Substance abuse is a leading cause of relationship problems. That’s not to say that all substance use is “bad” but there is definitely a line at which one must examine level of intake and decide whether or not it is problematic.
Identifying Problem Usage
If you or your partner is wondering whether one of you has a substance abuse problem, there are some simple questions you can consider which may help you decide.
- Do I use more than I intend to at times?
- Are other people concerned that I use too much?
- Do I feel anxious or distressed if I cannot use as often or as much as I’d like?
- Has my use impacted my relationships with others?
- Have I had legal issues or employment problems as a result of my substance use?
- Do I have withdrawals when I do not use?
- Have I tried to quit and was unable to do so?
As you explore substance use patterns, consider the following factors to identify some of the possible effects on your relationship.
When substance abuse impacts a relationship, it creates a level of resentment between the couple. The person using may feel as if their partner is trying to control them by asking them to reduce or quit usage.
The non-substance abuser may feel resentment regarding their partner’s inability to control their usage. Additional resentments may build because of the impact on relationships with family and friends or possibly health and economic issues.
Substances become the priority:
If substance abuse becomes more advanced, it can begin to take over the user’s priority list. When this happens, the other person may feel as if the alcohol or drug is more important than the relationship, which creates further distance.
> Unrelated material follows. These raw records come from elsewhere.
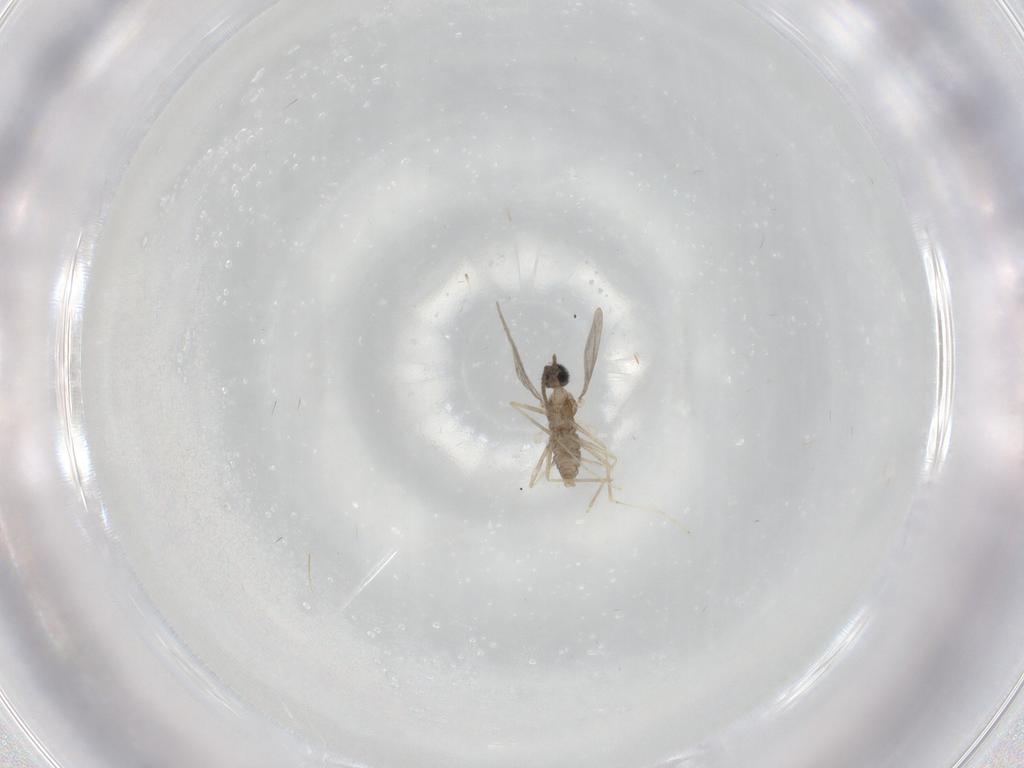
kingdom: Animalia
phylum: Arthropoda
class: Insecta
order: Diptera
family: Cecidomyiidae
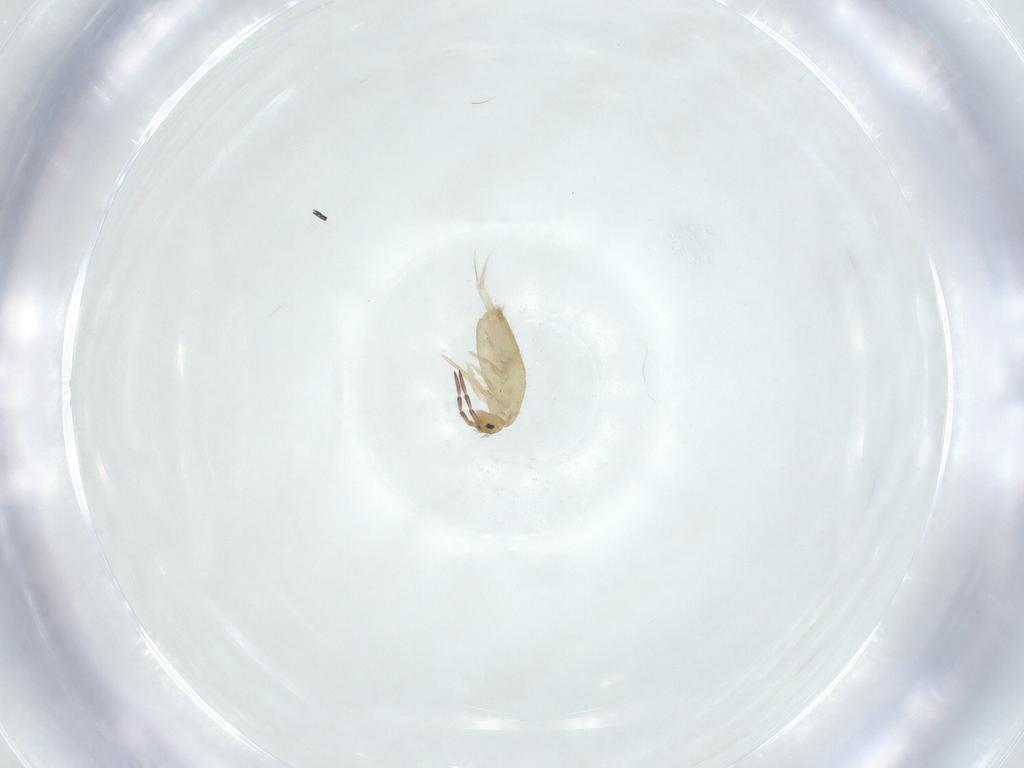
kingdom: Animalia
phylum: Arthropoda
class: Collembola
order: Entomobryomorpha
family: Entomobryidae
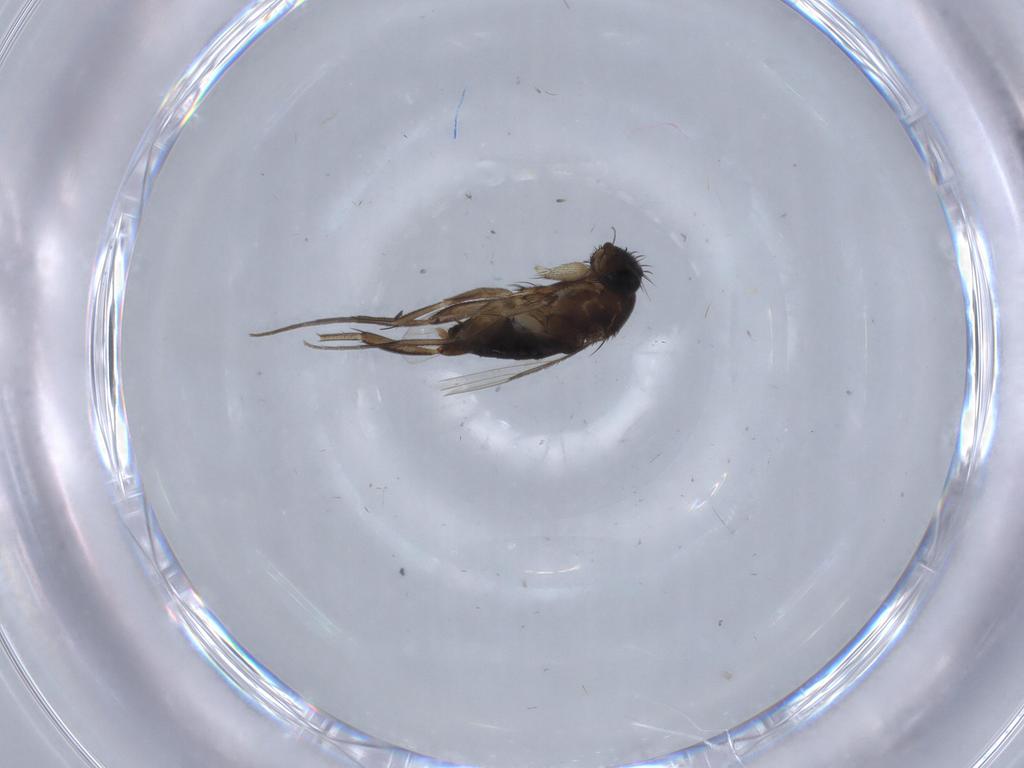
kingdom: Animalia
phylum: Arthropoda
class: Insecta
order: Diptera
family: Phoridae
Hiding, lies and deception:
Confrontation about substance abuse between couples can lead to hiding or lying about use. As the attempts at hiding or lying become more significant, the greater the gap grows between the two people. When dishonesty is discovered, as it inevitably will be, the trust that has been lost is even more difficult to regain.
Making Decisions About Substance Abuse
As a couple comes to terms with the substance abuse and the impact it has had on the relationship, some decisions will need to be made regarding next steps. The first and most basic question is whether the person with the substance abuse issue acknowledges it and secondly, whether they are ready and willing to make major life changes.
Support groups for substance use are generally free. Newcomers are welcomed with open arms and offered a great deal of support and compassion.
Individual counseling is another avenue to explore. Some people prefer the one on one setting to discuss concerns about substance use or may benefit from both individual and group support.
Rehabilitation facilities offer a more intensive type of support but is an option for those who have tried other routes of treatment and may have a more extensive history of substance use.
As couples face dealing with the impact of substance abuse, it is important for each person to remember to pay attention to their own emotional and physical health needs. Getting plenty of rest, healthy nutrition and exercise is important as couples face the stressful moments.
Support for families and loved ones is equally as important as substance abuse treatment. It is imperative that both members of the couple, as well as anyone else impacted by a loved one’s substance abuse, seek support. The impact of substance abuse hits not only the person using, but the partner and other loved ones around them.